本文のうち「新型コロナウイルス対策とイスラーム過激派」で始まり「の懸念が生じるかもしれない。」で終わる部分を、一字も変えずに出力してください。

本文
----

新型コロナウイルス対策とイスラーム過激派
中国発の新型コロナウイルスが世界的に蔓延すると、中東での政治・軍事・社会情勢、国際関係にも影響が現れてきた。去る3月には、「イスラーム国」対策を名目にイラクに部隊を派遣していたイギリス、フランス、チェコが部隊の一部、あるいは全部の撤退を決定した。新型コロナウイルスについて直接触れてはいないが、アメリカもイラク領内の駐留拠点を整理し、一部をイラク側に引き渡した。その結果、各国による「イスラーム国」に対する軍事作戦の停滞や、イラクの治安部隊の育成の遅れが生じ、「イスラーム国」が勢力を盛り返す契機になるとの懸念が生じるかもしれない。

----

データ項目:
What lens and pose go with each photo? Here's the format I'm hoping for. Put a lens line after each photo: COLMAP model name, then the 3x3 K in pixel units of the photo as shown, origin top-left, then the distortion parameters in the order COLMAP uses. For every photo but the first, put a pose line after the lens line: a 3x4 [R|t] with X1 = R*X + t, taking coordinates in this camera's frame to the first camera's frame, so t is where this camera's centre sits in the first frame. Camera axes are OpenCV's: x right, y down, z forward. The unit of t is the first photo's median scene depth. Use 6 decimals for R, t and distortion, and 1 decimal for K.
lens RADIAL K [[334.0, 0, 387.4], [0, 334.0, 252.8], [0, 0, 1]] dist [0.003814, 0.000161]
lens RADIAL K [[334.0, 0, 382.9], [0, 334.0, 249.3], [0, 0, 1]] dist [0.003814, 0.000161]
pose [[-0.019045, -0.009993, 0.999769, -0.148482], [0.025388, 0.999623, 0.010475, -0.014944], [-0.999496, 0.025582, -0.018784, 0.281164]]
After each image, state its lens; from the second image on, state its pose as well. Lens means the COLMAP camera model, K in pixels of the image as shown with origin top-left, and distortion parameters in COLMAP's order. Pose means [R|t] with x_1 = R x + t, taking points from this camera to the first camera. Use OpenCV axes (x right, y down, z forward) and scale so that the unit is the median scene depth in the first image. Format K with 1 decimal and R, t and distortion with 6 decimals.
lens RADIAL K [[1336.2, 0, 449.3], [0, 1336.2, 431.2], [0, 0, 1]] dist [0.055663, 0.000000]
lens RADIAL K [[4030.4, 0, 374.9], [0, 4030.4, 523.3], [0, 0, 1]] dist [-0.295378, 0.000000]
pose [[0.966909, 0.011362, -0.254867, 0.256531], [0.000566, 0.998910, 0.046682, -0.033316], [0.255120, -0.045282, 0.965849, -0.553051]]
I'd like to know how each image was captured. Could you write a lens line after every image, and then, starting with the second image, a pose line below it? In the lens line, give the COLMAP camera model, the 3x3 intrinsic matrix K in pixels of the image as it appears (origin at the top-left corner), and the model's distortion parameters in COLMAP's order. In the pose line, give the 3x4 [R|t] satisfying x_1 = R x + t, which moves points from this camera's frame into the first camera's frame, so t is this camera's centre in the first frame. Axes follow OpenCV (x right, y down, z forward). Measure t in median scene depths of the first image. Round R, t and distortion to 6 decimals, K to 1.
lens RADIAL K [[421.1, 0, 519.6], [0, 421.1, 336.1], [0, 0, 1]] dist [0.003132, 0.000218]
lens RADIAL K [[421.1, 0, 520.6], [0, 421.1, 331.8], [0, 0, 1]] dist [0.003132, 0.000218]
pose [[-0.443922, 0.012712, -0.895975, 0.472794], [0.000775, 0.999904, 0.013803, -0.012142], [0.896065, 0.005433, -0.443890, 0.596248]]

----

解答
新型コロナウイルス対策とイスラーム過激派
中国発の新型コロナウイルスが世界的に蔓延すると、中東での政治・軍事・社会情勢、国際関係にも影響が現れてきた。去る3月には、「イスラーム国」対策を名目にイラクに部隊を派遣していたイギリス、フランス、チェコが部隊の一部、あるいは全部の撤退を決定した。新型コロナウイルスについて直接触れてはいないが、アメリカもイラク領内の駐留拠点を整理し、一部をイラク側に引き渡した。その結果、各国による「イスラーム国」に対する軍事作戦の停滞や、イラクの治安部隊の育成の遅れが生じ、「イスラーム国」が勢力を盛り返す契機になるとの懸念が生じるかもしれない。